The technical portion of a feasibility study of a gas-to-liquids (GTL) project in Western Canada, which is under consideration by Talisman Energy Inc. and Sasol Ltd., is expected to be completed during the fourth quarter of this year, according to the Foster Wheeler AG subsidiary that will perform the study.

"There is strong interest in examining potential monetization alternatives for the significant North American shale gas resources, including conversion into liquid transportation products to take advantage of the price dislocation between gas and oil products," said Foster Wheeler Interim CEO Umberto della Sala.

In addition to the technical work on the feasibility study, Foster Wheeler said it will develop a cost estimate to allow Talisman and Sasol to assess the economic viability of the proposed facility.

Sasol is leading the GTL study with a front-end engineering design decision likely in the second half of 2012. The partnership has yet to announce a specific site for the proposed facility, but has said it is considering locations in Alberta. The facility would convert shale gas to GTL naphtha, diesel and liquefied petroleum gas.

As part of a C$1.05 billion deal last year in which Calgary-based Talisman sold a 50% working interest in its Farrell Creek assets in the Montney Shale to South Africa-based Sasol, the partners said they would weigh the market viability of converting gas to liquid fuels using Sasol's GTL technology (see Shale Daily, Dec. 21, 2010).
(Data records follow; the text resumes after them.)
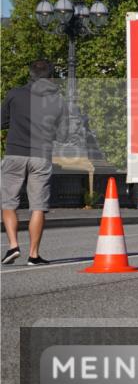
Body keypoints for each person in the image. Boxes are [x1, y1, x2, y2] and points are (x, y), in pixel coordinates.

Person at [1, 59, 67, 265]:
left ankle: (13, 246)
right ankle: (33, 255)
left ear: (31, 75)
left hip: (14, 153)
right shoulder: (58, 100)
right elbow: (64, 136)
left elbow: (2, 122)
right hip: (41, 156)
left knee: (8, 202)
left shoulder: (14, 94)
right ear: (51, 76)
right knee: (38, 206)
Such a facility "could provide a strategic alternative to traditional North American pipeline or LNG [liquefied natural gas] marketing," Sasol said at the time. The deal closed during the first quarter.

Talisman said the deal would allow it to develop the Farrell Creek area and unlock some of the value of the estimated 44 Tcfe of net contingent resource it holds across the Montney Shale play in northeastern British Columbia. Farrell Creek represents about 22% (9.6 Tcfe) of Talisman's resource potential in the play and about 27% (51,000 net acres) of the company's 190,000 net Tier 1 acres of land in the Montney.

In response to the Talisman-Sasol deal, analysts at Credit Suisse said production from North American shale plays is breathing new life into the GTL process (see Shale Daily, Jan. 3). High oil prices have lifted producer interest in liquids-rich natural gas plays and have pulled up the economic attractiveness of converting gas to liquid fuels and other products, they said. A GTL plant in the region could probably produce gas liquids for about $75-80/bbl based on the full-cycle well costs in the Montney, according to one LNG analyst (see Shale Daily, May 19).

In March Talisman deepened its strategic relationship with Sasol by selling it a half-stake in its Cypress A assets in the Montney Shale for C$1.05 billion (see Shale Daily, March 9).

Sasol has operating GTL projects in South Africa and Qatar, a project under construction in Nigeria and proposed developments in a number of countries around the world.

In other GTL news, a Wyoming state legislative committee said this week it would pursue legislation providing matching funds for part of the estimated $5 million cost of a study of the potential for turning rich natural gas and coal resources into gasoline. Casper, WY-based Nerd Gas Co. hopes to build the complex on land it owns south of Sheridan, WY (see Daily GPI, June 24). Plans call for first developing a natural gas-to-gasoline facility, and later developing the coal-to-gasoline part of the envisioned facilities, according to Nerd representatives, who said they intend to pursue partnerships with majors, such as ExxonMobil Corp., BP plc, Royal Dutch Shell plc and Encana Corp.